By: Alexandra Bussler
Worldwide, the COVID pandemic has unleashed a new poverty wave affecting millions of people. In Portugal alone, in 2020 more than 900 000 job losses were recorded and 37% more people are searching for employment than in 2019. People with jobs that otherwise secured a reasonable living standard are now unable to make ends meet. The reliance on food aid raised by 15% and food banks are overflown by people. Many that had never imagined to have to resort to food aid are reluctant to admit this new situation of poverty, suggesting that the actual poverty crisis is even more dramatic than what these numbers show.

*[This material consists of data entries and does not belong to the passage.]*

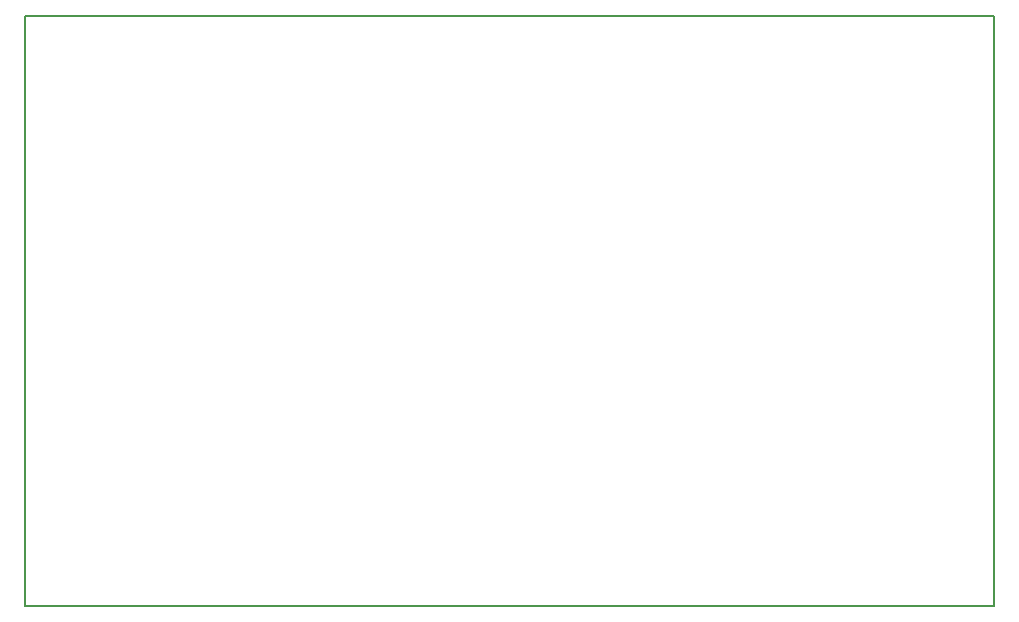
<source format=gm1>
G04 #@! TF.GenerationSoftware,KiCad,Pcbnew,(5.1.5-0)*
G04 #@! TF.CreationDate,2021-08-24T11:58:41-06:00*
G04 #@! TF.ProjectId,2ch-ads,3263682d-6164-4732-9e6b-696361645f70,rev?*
G04 #@! TF.SameCoordinates,Original*
G04 #@! TF.FileFunction,Profile,NP*
%FSLAX46Y46*%
G04 Gerber Fmt 4.6, Leading zero omitted, Abs format (unit mm)*
G04 Created by KiCad (PCBNEW (5.1.5-0)) date 2021-08-24 11:58:41*
%MOMM*%
%LPD*%
G04 APERTURE LIST*
%ADD10C,0.150000*%
G04 APERTURE END LIST*
D10*
X175000000Y-75000000D02*
X93000000Y-75000000D01*
X175000000Y-125000000D02*
X175000000Y-75000000D01*
X93000000Y-125000000D02*
X175000000Y-125000000D01*
X93000000Y-75000000D02*
X93000000Y-125000000D01*
M02*

</source>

However, there seems to be a positive development that can be observed during the Covid pandemic. The uncertainty about the future and the loss of control that many are experiencing in these times of crisis can create conditions for change and transformation. In fact, sustainability concerns and community-based initiatives are gaining importance and attention in midst of this hardship. In Portugal, the demand for food baskets and local food providers has been increasing steadily since the onset of the pandemic. These times of uncertainty are also windows of opportunity for new pathways. Therefore, we have to take this situation seriously in order to bring the sustainability transition forward, and to make our food systems healthier, more just, more resilient and more sustainable.
This trend has also been observed in an online survey made to the consumers of the Fruta Feia food cooperative in Lisbon in October 2020. Fruta Feia is a 2013-born initiative aiming to reduce the food waste problem in Portuguese cities in collaboration with about 250 local smallholder farmers, many of them organic farming producers. Today, Fruta Feia brings ‘ugly’ fruits and veggies at social prices to the tables of 6.600 families and already saved 2.760 tons of food from the bins while creating sustainable jobs in their 12 delegations all over Portugal. The establishment of these alternative and sustainable markets even yielded them the 2020 European LIFE prize for the Environment.